***** INPUT RECORDS
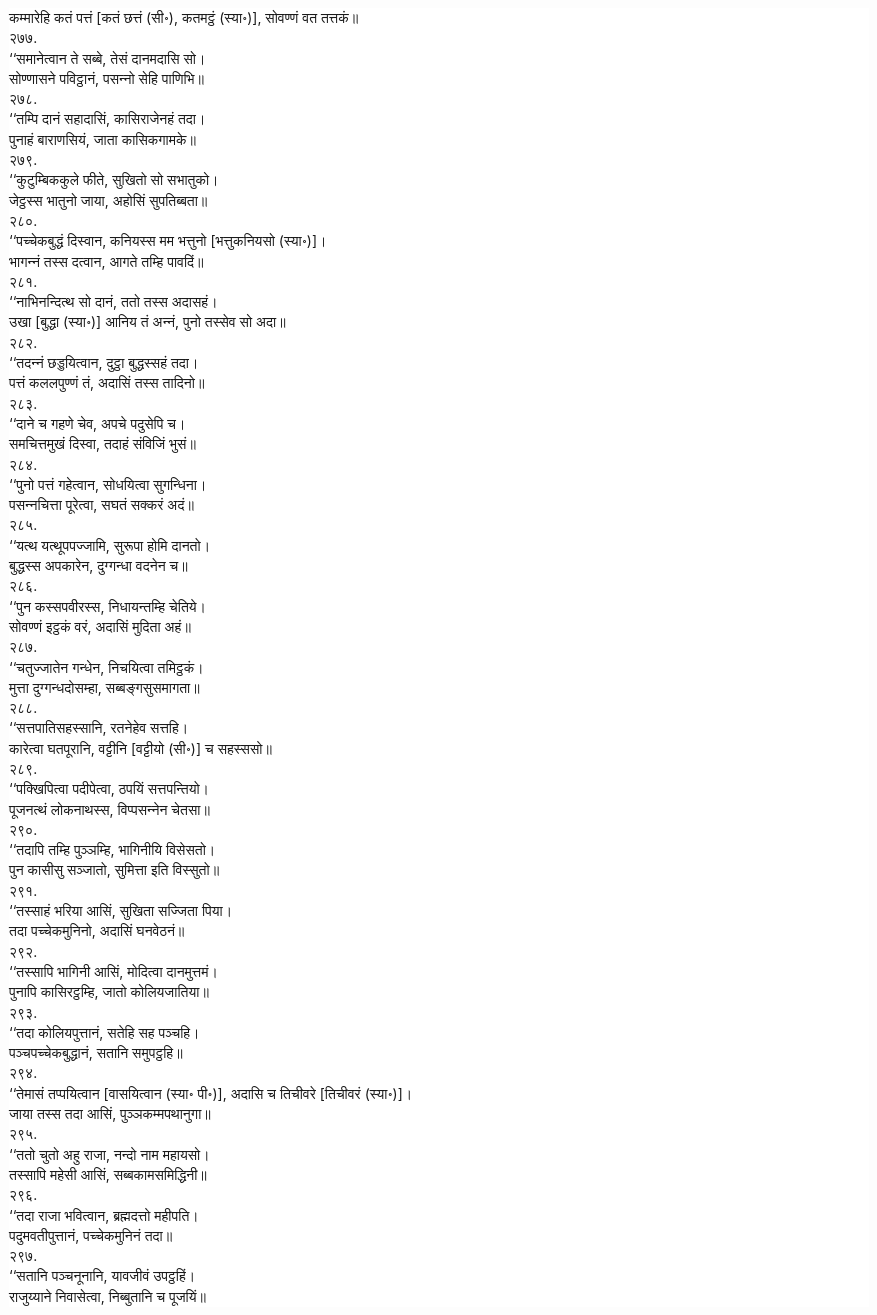 कम्मारेहि कतं पत्तं [कतं छत्तं (सी॰), कतमट्ठं (स्या॰)], सोवण्णं वत तत्तकं॥  
२७७.  
‘‘समानेत्वान ते सब्बे, तेसं दानमदासि सो।  
सोण्णासने पविट्ठानं, पसन्‍नो सेहि पाणिभि॥  
२७८.  
‘‘तम्पि दानं सहादासिं, कासिराजेनहं तदा।  
पुनाहं बाराणसियं, जाता कासिकगामके॥  
२७९.  
‘‘कुटुम्बिककुले फीते, सुखितो सो सभातुको।  
जेट्ठस्स भातुनो जाया, अहोसिं सुपतिब्बता॥  
२८०.  
‘‘पच्‍चेकबुद्धं दिस्वान, कनियस्स मम भत्तुनो [भत्तुकनियसो (स्या॰)]।  
भागन्‍नं तस्स दत्वान, आगते तम्हि पावदिं॥  
२८१.  
‘‘नाभिनन्दित्थ सो दानं, ततो तस्स अदासहं।  
उखा [बुद्धा (स्या॰)] आनिय तं अन्‍नं, पुनो तस्सेव सो अदा॥  
२८२.  
‘‘तदन्‍नं छड्डयित्वान, दुट्ठा बुद्धस्सहं तदा।  
पत्तं कललपुण्णं तं, अदासिं तस्स तादिनो॥  
२८३.  
‘‘दाने च गहणे चेव, अपचे पदुसेपि च।  
समचित्तमुखं दिस्वा, तदाहं संविजिं भुसं॥  
२८४.  
‘‘पुनो पत्तं गहेत्वान, सोधयित्वा सुगन्धिना।  
पसन्‍नचित्ता पूरेत्वा, सघतं सक्‍करं अदं॥  
२८५.  
‘‘यत्थ यत्थूपपज्‍जामि, सुरूपा होमि दानतो।  
बुद्धस्स अपकारेन, दुग्गन्धा वदनेन च॥  
२८६.  
‘‘पुन कस्सपवीरस्स, निधायन्तम्हि चेतिये।  
सोवण्णं इट्ठकं वरं, अदासिं मुदिता अहं॥  
२८७.  
‘‘चतुज्‍जातेन गन्धेन, निचयित्वा तमिट्ठकं।  
मुत्ता दुग्गन्धदोसम्हा, सब्बङ्गसुसमागता॥  
२८८.  
‘‘सत्तपातिसहस्सानि, रतनेहेव सत्तहि।  
कारेत्वा घतपूरानि, वट्टीनि [वट्टीयो (सी॰)] च सहस्ससो॥  
२८९.  
‘‘पक्खिपित्वा पदीपेत्वा, ठपयिं सत्तपन्तियो।  
पूजनत्थं लोकनाथस्स, विप्पसन्‍नेन चेतसा॥  
२९०.  
‘‘तदापि तम्हि पुञ्‍ञम्हि, भागिनीयि विसेसतो।  
पुन कासीसु सञ्‍जातो, सुमित्ता इति विस्सुतो॥  
२९१.  
‘‘तस्साहं भरिया आसिं, सुखिता सज्‍जिता पिया।  
तदा पच्‍चेकमुनिनो, अदासिं घनवेठनं॥  
२९२.  
‘‘तस्सापि भागिनी आसिं, मोदित्वा दानमुत्तमं।  
पुनापि कासिरट्ठम्हि, जातो कोलियजातिया॥  
२९३.  
‘‘तदा कोलियपुत्तानं, सतेहि सह पञ्‍चहि।  
पञ्‍चपच्‍चेकबुद्धानं, सतानि समुपट्ठहि॥  
२९४.  
‘‘तेमासं तप्पयित्वान [वासयित्वान (स्या॰ पी॰)], अदासि च तिचीवरे [तिचीवरं (स्या॰)]।  
जाया तस्स तदा आसिं, पुञ्‍ञकम्मपथानुगा॥  
२९५.  
‘‘ततो चुतो अहु राजा, नन्दो नाम महायसो।  
तस्सापि महेसी आसिं, सब्बकामसमिद्धिनी॥  
२९६.  
‘‘तदा राजा भवित्वान, ब्रह्मदत्तो महीपति।  
पदुमवतीपुत्तानं, पच्‍चेकमुनिनं तदा॥  
२९७.  
‘‘सतानि पञ्‍चनूनानि, यावजीवं उपट्ठहिं।  
राजुय्याने निवासेत्वा, निब्बुतानि च पूजयिं॥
**********
WHAT THE EXERCISE ASKS
Turn all of the lines above into a numbered list, leaving out blank lines and any picture.

REPLY
1.  कम्मारेहि कतं पत्तं [कतं छत्तं (सी॰), कतमट्ठं (स्या॰)], सोवण्णं वत तत्तकं॥  
2. २७७.  
3. ‘‘समानेत्वान ते सब्बे, तेसं दानमदासि सो।  
4. सोण्णासने पविट्ठानं, पसन्‍नो सेहि पाणिभि॥  
5. २७८.  
6. ‘‘तम्पि दानं सहादासिं, कासिराजेनहं तदा।  
7. पुनाहं बाराणसियं, जाता कासिकगामके॥  
8. २७९.  
9. ‘‘कुटुम्बिककुले फीते, सुखितो सो सभातुको।  
10. जेट्ठस्स भातुनो जाया, अहोसिं सुपतिब्बता॥  
11. २८०.  
12. ‘‘पच्‍चेकबुद्धं दिस्वान, कनियस्स मम भत्तुनो [भत्तुकनियसो (स्या॰)]।  
13. भागन्‍नं तस्स दत्वान, आगते तम्हि पावदिं॥  
14. २८१.  
15. ‘‘नाभिनन्दित्थ सो दानं, ततो तस्स अदासहं।  
16. उखा [बुद्धा (स्या॰)] आनिय तं अन्‍नं, पुनो तस्सेव सो अदा॥  
17. २८२.  
18. ‘‘तदन्‍नं छड्डयित्वान, दुट्ठा बुद्धस्सहं तदा।  
19. पत्तं कललपुण्णं तं, अदासिं तस्स तादिनो॥  
20. २८३.  
21. ‘‘दाने च गहणे चेव, अपचे पदुसेपि च।  
22. समचित्तमुखं दिस्वा, तदाहं संविजिं भुसं॥  
23. २८४.  
24. ‘‘पुनो पत्तं गहेत्वान, सोधयित्वा सुगन्धिना।  
25. पसन्‍नचित्ता पूरेत्वा, सघतं सक्‍करं अदं॥  
26. २८५.  
27. ‘‘यत्थ यत्थूपपज्‍जामि, सुरूपा होमि दानतो।  
28. बुद्धस्स अपकारेन, दुग्गन्धा वदनेन च॥  
29. २८६.  
30. ‘‘पुन कस्सपवीरस्स, निधायन्तम्हि चेतिये।  
31. सोवण्णं इट्ठकं वरं, अदासिं मुदिता अहं॥  
32. २८७.  
33. ‘‘चतुज्‍जातेन गन्धेन, निचयित्वा तमिट्ठकं।  
34. मुत्ता दुग्गन्धदोसम्हा, सब्बङ्गसुसमागता॥  
35. २८८.  
36. ‘‘सत्तपातिसहस्सानि, रतनेहेव सत्तहि।  
37. कारेत्वा घतपूरानि, वट्टीनि [वट्टीयो (सी॰)] च सहस्ससो॥  
38. २८९.  
39. ‘‘पक्खिपित्वा पदीपेत्वा, ठपयिं सत्तपन्तियो।  
40. पूजनत्थं लोकनाथस्स, विप्पसन्‍नेन चेतसा॥  
41. २९०.  
42. ‘‘तदापि तम्हि पुञ्‍ञम्हि, भागिनीयि विसेसतो।  
43. पुन कासीसु सञ्‍जातो, सुमित्ता इति विस्सुतो॥  
44. २९१.  
45. ‘‘तस्साहं भरिया आसिं, सुखिता सज्‍जिता पिया।  
46. तदा पच्‍चेकमुनिनो, अदासिं घनवेठनं॥  
47. २९२.  
48. ‘‘तस्सापि भागिनी आसिं, मोदित्वा दानमुत्तमं।  
49. पुनापि कासिरट्ठम्हि, जातो कोलियजातिया॥  
50. २९३.  
51. ‘‘तदा कोलियपुत्तानं, सतेहि सह पञ्‍चहि।  
52. पञ्‍चपच्‍चेकबुद्धानं, सतानि समुपट्ठहि॥  
53. २९४.  
54. ‘‘तेमासं तप्पयित्वान [वासयित्वान (स्या॰ पी॰)], अदासि च तिचीवरे [तिचीवरं (स्या॰)]।  
55. जाया तस्स तदा आसिं, पुञ्‍ञकम्मपथानुगा॥  
56. २९५.  
57. ‘‘ततो चुतो अहु राजा, नन्दो नाम महायसो।  
58. तस्सापि महेसी आसिं, सब्बकामसमिद्धिनी॥  
59. २९६.  
60. ‘‘तदा राजा भवित्वान, ब्रह्मदत्तो महीपति।  
61. पदुमवतीपुत्तानं, पच्‍चेकमुनिनं तदा॥  
62. २९७.  
63. ‘‘सतानि पञ्‍चनूनानि, यावजीवं उपट्ठहिं।  
64. राजुय्याने निवासेत्वा, निब्बुतानि च पूजयिं॥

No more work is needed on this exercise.